THE TASK:
Copy the records below word for word, starting with the line that contains "Document page, 2001x1125 pixels." and going on through the line that contains "picture [0, 0, 2000, 237]".
___ INPUT
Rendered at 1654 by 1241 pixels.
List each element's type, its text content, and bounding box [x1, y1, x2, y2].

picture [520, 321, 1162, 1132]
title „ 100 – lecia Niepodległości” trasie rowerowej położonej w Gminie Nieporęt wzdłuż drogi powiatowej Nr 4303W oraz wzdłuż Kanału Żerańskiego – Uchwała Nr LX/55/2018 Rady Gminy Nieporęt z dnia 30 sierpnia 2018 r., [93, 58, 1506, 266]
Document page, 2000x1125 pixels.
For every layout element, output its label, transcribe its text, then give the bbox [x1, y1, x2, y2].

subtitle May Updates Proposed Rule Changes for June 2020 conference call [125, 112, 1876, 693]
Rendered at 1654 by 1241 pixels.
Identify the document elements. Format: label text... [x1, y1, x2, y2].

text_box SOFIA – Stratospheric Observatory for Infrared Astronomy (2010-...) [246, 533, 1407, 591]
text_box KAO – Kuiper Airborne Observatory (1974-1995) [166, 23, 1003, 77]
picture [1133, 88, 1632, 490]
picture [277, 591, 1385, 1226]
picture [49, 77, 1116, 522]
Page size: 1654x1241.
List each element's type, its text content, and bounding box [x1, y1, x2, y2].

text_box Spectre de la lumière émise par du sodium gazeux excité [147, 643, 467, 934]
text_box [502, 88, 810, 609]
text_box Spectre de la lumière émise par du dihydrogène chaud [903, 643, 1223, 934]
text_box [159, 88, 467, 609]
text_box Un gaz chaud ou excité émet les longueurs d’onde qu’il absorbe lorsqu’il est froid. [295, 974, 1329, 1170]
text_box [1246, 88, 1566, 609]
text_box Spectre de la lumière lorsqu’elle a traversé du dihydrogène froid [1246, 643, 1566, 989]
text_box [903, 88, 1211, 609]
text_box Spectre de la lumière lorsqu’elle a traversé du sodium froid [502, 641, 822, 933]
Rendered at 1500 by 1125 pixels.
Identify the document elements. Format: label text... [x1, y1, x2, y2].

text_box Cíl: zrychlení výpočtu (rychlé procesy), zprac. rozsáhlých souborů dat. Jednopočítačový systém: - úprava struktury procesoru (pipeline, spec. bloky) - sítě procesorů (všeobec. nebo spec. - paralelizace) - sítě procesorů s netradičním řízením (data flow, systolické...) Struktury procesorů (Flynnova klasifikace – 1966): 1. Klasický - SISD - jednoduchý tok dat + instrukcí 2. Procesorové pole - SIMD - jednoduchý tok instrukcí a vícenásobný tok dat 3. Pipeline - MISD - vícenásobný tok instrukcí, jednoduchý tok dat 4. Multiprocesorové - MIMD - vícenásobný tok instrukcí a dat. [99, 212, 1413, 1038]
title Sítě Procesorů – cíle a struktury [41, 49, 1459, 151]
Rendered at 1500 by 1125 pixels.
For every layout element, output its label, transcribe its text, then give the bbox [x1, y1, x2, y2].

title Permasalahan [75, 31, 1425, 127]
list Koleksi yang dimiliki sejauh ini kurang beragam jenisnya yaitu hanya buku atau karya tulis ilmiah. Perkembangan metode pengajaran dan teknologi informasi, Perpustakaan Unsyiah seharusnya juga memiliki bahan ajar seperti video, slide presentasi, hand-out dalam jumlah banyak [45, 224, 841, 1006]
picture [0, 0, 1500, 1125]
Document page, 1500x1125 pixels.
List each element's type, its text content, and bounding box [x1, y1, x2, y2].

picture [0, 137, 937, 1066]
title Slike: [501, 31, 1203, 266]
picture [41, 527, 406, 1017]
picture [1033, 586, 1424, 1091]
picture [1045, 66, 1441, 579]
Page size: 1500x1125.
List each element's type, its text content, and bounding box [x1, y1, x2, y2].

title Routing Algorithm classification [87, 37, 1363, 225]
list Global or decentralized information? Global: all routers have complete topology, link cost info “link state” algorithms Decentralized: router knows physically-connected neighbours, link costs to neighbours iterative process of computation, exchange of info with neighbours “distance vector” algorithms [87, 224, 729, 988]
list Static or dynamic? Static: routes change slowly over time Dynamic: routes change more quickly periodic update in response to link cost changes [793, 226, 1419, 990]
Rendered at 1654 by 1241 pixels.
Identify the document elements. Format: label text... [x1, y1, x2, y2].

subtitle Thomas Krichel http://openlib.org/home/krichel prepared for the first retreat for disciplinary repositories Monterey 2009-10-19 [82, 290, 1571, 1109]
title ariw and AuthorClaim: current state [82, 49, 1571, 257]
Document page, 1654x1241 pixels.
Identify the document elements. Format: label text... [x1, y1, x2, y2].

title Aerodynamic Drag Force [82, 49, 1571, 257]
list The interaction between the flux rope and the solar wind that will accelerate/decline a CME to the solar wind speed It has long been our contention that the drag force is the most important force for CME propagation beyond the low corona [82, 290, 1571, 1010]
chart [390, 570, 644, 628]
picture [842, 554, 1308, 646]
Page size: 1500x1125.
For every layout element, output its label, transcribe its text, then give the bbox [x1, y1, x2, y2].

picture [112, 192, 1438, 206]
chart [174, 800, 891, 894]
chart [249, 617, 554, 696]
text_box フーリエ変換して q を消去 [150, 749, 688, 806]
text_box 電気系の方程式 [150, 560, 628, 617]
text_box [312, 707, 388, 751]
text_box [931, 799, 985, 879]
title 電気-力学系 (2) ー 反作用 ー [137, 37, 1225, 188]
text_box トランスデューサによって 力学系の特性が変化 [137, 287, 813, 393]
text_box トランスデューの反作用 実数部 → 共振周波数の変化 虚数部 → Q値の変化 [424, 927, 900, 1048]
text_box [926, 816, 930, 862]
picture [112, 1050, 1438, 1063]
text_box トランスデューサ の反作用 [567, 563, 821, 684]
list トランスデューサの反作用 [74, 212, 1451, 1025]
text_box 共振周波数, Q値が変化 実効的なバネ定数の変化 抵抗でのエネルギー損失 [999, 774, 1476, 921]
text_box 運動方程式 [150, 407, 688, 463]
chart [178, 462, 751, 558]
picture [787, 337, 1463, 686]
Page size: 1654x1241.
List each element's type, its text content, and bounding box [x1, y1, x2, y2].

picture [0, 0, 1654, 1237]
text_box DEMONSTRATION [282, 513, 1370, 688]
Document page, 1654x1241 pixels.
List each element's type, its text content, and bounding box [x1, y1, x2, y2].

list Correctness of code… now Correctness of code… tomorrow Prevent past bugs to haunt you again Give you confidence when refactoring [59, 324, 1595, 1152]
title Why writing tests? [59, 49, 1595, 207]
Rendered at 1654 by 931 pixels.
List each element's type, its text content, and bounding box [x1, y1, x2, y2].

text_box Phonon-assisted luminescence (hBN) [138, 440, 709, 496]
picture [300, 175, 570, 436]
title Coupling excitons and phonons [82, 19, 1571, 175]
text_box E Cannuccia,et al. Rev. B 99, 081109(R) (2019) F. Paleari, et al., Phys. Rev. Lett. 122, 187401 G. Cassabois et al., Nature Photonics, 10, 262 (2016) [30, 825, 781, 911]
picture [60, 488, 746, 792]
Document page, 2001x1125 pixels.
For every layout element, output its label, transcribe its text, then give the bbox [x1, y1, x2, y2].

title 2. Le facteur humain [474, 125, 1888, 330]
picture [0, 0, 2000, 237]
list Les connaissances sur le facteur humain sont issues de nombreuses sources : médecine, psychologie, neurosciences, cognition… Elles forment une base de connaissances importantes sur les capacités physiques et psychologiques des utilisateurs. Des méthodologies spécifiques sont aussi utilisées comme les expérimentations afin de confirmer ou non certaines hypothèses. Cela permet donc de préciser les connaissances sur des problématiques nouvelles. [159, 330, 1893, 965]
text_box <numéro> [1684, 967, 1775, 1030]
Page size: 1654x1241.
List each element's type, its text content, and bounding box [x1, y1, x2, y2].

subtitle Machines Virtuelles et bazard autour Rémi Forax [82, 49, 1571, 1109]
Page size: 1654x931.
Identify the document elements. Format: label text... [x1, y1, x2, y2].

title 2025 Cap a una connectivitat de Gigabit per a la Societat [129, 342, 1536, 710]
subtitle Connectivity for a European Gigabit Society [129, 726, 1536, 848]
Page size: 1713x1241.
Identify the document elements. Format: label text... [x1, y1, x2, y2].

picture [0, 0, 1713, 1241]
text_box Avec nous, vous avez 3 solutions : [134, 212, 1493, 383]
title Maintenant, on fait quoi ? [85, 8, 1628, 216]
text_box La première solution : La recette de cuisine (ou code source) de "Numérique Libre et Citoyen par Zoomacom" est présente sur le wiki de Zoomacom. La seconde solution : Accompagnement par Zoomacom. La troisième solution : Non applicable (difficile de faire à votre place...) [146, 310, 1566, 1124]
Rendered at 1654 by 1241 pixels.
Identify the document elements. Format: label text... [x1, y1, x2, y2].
______
COMPLETED TASK:
Document page, 2001x1125 pixels.
For every layout element, output its label, transcribe its text, then give the bbox [x1, y1, x2, y2].

title 2. Le facteur humain [474, 125, 1888, 330]
picture [0, 0, 2000, 237]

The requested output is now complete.